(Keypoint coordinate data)
════════
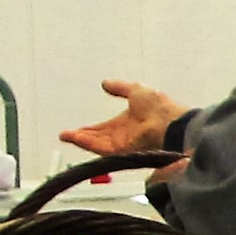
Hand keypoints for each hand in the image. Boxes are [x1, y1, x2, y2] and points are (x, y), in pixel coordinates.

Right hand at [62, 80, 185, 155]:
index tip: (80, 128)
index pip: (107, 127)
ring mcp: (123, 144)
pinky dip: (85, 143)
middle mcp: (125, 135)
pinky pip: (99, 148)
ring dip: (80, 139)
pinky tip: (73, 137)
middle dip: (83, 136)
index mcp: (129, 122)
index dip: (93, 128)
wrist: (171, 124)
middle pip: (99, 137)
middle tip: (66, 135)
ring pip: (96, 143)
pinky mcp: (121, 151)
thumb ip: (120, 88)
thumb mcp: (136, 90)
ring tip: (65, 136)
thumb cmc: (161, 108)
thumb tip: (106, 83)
════════
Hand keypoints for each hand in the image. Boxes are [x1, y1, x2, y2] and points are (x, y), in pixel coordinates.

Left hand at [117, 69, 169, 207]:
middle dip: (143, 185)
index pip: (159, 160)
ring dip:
════════
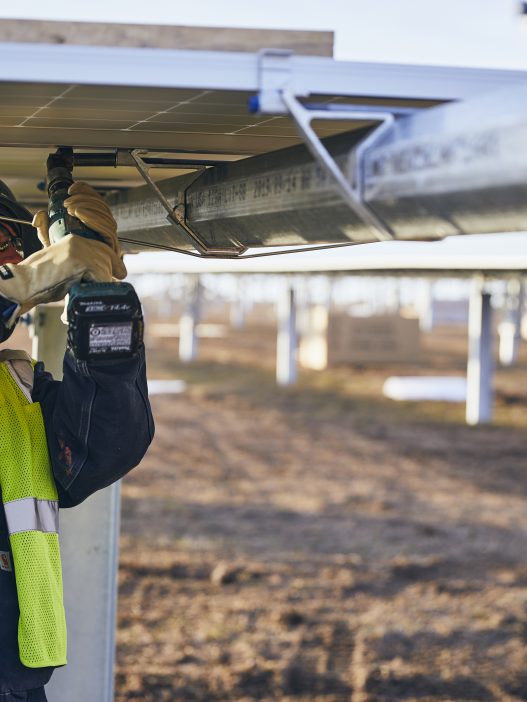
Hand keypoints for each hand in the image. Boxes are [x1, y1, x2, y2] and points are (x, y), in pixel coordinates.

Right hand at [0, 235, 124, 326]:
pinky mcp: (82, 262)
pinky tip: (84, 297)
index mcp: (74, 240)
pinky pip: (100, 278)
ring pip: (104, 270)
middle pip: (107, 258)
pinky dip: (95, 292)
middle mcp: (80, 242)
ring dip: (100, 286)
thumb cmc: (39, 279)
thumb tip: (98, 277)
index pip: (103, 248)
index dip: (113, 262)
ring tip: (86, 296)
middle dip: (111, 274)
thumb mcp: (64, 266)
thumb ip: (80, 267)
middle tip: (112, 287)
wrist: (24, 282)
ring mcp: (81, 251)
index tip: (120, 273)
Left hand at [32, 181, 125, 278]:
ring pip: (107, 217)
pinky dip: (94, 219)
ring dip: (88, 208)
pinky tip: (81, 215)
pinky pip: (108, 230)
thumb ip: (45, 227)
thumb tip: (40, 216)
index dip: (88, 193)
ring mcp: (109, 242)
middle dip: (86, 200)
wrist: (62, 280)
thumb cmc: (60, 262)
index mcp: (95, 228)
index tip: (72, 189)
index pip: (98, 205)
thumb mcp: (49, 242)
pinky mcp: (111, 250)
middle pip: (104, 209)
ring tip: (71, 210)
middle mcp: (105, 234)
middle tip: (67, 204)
════════
• Task to complete: From the records above, give again exactly the lines running from the line with "index pip: (107, 127)" to the line with "thumb tip: (106, 83)", inclusive.

• Task output:
index pip: (107, 127)
ring mcp: (123, 144)
pinky dip: (85, 143)
middle mcp: (125, 135)
pinky pip: (99, 148)
ring dip: (80, 139)
pinky tip: (73, 137)
middle dip: (83, 136)
index mcp: (129, 122)
index dip: (93, 128)
wrist: (171, 124)
middle pip: (99, 137)
middle tip: (66, 135)
ring pip: (96, 143)
pinky mcp: (121, 151)
thumb ip: (120, 88)
thumb mcp: (136, 90)
ring tip: (65, 136)
thumb cmc: (161, 108)
thumb tip: (106, 83)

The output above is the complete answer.